Cruise travel from the U.S. to Cuba began in May 2016 during President Barack Obama’s opening with the island. It has become the most popular form of U.S. leisure travel to the island, bringing 142,721 people in the first four months of the year, a more than 300% increase over the same period last year. For travelers confused about the thicket of federal regulations governing travel to Cuba, cruises offered a simple, one-stop, guaranteed-legal way to travel.

That now appears to be over. Cruise ships as well as recreational and pleasure vessels are prohibited from departing the U.S. on temporary sojourn to Cuba effective tomorrow, June 5, 2019.

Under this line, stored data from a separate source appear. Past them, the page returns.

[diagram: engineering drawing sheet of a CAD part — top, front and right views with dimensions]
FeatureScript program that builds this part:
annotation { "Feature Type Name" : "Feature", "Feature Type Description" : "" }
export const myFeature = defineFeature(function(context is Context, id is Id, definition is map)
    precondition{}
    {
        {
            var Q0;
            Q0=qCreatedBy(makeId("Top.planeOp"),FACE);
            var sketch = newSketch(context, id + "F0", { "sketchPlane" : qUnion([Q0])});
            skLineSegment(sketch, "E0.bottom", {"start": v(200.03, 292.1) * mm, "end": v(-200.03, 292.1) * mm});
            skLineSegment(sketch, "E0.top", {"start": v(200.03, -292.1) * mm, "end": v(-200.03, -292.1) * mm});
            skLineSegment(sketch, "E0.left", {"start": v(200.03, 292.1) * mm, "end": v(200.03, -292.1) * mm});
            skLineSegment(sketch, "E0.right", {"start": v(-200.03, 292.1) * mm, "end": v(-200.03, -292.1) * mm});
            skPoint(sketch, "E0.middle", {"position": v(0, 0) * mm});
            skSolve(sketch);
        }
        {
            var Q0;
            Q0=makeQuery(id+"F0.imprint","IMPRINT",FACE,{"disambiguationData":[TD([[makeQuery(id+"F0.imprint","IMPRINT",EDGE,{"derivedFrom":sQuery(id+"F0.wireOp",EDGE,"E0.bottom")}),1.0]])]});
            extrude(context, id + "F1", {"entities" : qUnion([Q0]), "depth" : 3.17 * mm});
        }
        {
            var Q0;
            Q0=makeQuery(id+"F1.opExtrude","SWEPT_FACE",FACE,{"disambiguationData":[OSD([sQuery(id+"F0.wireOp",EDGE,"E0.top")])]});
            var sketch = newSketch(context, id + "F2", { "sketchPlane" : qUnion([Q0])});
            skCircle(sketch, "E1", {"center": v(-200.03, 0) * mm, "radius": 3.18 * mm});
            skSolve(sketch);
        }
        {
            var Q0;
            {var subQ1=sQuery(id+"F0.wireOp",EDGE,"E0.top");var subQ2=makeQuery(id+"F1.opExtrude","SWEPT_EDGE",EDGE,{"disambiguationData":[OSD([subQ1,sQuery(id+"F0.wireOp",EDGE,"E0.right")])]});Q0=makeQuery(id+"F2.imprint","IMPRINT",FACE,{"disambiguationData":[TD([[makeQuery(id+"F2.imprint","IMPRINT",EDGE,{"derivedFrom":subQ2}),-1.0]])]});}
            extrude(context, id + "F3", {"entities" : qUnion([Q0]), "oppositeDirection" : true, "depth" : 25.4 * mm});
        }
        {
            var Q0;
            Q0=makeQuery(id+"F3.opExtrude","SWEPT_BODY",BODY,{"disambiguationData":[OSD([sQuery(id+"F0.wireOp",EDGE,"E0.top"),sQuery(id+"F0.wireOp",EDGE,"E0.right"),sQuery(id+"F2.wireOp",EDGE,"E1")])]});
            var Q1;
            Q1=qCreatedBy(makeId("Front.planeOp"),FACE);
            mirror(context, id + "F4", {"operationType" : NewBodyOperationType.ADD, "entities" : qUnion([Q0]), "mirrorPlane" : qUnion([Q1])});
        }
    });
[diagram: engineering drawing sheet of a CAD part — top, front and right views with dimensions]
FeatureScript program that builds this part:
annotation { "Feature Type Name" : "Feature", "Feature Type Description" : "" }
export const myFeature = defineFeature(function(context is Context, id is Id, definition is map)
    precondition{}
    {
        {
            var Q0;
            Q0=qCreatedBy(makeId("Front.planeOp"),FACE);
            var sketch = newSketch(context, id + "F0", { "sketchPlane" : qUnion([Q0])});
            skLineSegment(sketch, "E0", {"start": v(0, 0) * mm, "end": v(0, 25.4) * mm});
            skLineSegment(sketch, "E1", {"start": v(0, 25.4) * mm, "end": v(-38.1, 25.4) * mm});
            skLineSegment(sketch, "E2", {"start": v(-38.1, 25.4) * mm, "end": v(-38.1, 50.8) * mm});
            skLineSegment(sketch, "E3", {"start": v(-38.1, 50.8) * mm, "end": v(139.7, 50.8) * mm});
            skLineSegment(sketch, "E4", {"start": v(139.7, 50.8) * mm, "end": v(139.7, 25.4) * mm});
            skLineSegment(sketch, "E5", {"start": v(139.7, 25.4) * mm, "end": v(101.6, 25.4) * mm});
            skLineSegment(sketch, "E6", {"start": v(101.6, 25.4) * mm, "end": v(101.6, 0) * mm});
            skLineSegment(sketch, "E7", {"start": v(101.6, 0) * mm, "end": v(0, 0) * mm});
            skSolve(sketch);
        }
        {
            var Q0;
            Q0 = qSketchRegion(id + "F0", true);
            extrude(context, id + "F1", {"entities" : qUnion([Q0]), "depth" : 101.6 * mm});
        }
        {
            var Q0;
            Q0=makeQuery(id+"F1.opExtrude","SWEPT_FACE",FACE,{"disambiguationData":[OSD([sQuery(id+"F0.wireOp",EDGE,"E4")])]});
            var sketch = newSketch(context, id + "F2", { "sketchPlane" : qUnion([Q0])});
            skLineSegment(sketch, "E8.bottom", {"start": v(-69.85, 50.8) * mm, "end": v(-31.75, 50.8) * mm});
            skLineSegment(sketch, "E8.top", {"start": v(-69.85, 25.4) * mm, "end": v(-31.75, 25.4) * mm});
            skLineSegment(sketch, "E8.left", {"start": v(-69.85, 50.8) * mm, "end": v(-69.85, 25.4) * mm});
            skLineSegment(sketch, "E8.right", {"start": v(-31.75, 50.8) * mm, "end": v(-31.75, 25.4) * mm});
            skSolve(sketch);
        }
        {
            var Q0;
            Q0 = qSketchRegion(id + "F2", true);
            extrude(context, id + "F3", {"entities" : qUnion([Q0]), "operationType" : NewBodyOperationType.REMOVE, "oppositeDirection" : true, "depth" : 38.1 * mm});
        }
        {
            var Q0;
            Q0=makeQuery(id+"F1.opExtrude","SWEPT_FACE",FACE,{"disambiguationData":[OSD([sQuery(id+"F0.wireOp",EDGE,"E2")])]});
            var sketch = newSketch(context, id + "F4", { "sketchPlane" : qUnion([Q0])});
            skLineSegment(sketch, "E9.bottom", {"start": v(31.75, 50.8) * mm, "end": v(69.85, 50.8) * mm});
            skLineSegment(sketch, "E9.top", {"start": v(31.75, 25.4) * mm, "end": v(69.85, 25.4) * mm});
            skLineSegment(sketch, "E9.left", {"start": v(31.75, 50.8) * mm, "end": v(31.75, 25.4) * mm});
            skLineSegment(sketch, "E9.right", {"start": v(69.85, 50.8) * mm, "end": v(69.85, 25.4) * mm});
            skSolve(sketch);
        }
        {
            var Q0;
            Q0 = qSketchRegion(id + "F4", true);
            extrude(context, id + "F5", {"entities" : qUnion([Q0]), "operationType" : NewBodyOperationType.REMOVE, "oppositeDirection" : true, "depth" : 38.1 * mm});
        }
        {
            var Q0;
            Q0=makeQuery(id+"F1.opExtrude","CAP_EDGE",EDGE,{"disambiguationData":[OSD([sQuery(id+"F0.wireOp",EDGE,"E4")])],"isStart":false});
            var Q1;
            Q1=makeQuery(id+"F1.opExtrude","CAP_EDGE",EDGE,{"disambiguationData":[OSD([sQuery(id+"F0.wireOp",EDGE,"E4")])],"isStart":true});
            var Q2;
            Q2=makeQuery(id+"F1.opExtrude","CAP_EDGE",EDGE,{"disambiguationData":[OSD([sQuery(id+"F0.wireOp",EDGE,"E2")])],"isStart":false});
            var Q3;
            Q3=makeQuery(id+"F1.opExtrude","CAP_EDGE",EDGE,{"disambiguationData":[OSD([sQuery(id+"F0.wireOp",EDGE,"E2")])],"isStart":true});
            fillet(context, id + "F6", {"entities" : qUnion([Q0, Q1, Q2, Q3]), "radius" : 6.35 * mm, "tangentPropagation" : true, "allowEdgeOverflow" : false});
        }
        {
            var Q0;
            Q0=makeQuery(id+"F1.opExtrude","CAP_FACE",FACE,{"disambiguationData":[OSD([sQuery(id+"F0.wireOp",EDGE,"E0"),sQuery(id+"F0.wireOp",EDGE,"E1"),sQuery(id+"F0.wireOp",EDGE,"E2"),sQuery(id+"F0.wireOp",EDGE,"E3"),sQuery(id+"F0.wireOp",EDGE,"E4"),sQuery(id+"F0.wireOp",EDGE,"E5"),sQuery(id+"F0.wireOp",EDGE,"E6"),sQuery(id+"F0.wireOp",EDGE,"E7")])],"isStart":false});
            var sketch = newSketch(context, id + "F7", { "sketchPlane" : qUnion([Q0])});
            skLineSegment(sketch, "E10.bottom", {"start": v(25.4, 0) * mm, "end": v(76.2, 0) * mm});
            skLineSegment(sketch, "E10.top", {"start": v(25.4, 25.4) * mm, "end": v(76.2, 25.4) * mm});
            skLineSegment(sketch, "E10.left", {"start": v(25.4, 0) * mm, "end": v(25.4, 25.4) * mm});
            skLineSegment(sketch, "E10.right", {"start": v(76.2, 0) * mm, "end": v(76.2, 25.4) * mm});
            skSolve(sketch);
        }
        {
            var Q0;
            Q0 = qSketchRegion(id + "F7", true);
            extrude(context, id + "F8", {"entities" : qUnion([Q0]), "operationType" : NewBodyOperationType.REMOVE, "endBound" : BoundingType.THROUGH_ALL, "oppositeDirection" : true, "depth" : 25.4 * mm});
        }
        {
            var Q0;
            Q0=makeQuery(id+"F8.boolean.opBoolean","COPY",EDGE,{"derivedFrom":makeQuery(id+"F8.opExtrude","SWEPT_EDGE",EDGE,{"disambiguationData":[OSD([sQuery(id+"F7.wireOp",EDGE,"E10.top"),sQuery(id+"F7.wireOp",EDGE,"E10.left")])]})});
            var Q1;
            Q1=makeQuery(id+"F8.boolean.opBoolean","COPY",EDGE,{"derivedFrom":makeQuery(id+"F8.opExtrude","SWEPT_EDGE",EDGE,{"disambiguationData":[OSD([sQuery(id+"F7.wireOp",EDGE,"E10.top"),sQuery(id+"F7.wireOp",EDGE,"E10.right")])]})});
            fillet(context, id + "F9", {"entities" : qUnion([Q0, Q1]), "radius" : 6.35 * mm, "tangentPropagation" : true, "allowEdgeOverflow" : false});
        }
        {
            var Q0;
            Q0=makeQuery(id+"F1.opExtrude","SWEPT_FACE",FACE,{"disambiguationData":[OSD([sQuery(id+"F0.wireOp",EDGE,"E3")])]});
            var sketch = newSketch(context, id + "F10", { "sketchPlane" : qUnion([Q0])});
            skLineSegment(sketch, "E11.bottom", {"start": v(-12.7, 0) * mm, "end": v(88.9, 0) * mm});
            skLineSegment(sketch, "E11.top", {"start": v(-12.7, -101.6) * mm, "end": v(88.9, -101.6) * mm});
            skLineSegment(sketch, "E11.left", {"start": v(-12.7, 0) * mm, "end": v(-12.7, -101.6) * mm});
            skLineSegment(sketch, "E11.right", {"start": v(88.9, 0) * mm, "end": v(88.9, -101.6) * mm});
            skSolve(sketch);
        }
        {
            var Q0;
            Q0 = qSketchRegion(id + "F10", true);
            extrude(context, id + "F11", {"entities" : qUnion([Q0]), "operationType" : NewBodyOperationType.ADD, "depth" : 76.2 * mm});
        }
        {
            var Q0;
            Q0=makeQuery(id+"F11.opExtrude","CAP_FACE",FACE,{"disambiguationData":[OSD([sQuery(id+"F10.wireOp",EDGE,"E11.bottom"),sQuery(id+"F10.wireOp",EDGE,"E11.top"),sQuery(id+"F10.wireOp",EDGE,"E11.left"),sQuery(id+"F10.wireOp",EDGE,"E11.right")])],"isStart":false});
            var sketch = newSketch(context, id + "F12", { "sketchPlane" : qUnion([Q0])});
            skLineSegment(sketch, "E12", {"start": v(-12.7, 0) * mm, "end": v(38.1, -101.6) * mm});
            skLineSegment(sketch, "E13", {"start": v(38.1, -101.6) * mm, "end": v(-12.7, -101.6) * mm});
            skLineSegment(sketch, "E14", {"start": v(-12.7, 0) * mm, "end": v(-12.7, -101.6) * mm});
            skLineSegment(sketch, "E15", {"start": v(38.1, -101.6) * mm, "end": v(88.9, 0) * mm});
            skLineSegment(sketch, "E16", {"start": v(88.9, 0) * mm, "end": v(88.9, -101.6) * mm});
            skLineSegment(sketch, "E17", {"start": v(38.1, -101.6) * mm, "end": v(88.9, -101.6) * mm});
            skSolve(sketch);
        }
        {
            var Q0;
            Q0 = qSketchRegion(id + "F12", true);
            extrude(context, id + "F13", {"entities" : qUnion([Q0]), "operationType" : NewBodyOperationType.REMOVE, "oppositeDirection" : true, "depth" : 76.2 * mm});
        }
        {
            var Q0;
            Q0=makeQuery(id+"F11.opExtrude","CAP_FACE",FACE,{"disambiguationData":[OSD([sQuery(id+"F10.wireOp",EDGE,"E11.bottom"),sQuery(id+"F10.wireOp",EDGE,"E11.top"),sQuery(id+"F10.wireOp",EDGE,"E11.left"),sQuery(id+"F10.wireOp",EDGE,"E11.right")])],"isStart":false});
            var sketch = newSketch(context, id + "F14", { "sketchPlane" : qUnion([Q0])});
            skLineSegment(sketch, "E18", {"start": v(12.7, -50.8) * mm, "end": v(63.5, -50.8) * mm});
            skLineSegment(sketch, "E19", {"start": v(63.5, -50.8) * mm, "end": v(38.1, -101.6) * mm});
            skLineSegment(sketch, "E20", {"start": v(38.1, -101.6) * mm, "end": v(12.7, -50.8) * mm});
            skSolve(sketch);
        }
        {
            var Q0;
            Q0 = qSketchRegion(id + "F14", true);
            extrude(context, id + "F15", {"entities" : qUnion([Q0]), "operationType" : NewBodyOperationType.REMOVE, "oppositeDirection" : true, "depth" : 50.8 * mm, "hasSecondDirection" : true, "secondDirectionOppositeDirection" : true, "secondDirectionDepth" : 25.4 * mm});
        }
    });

The new restrictions are part of a broader effort by the administration of President Donald Trump to roll back the Obama-era efforts to restore normal relations between the United States and Cuba, which drew sharp criticism from the more hard-line elements of the Cuban American community and their allies in Congress.

Beginning on Wednesday, the United States will not permit group educational and cultural trips known as “people to people” trips to the island unless they were booked before June 5, the Treasury Department said in a statement. Nor will it allow cruises, private yachts or fishing vessels to stop in Cuba. Group people-to-people trips have been used by thousands of American visitors.

The move left tour companies and cruise lines assessing the impact and how they might have to modify their operations in Cuba. The federal government has long restricted travel to Cuba, with the rules changing from one presidential administration to the next. Under the changes introduced by the Obama administration, Americans in 2016 were able visit either in groups or individually, as long as they fell into one of 12 categories, including “people-to-people” visits and “support for the Cuban people” trips, the two most popular.

Under “support for the Cuban people” category, individuals can travel to Cuba, but they must have an itinerary filled with meetings and visits with local business owners, artists or others. They must plan on participating in local activities and staying in a private home, instead of a hotel.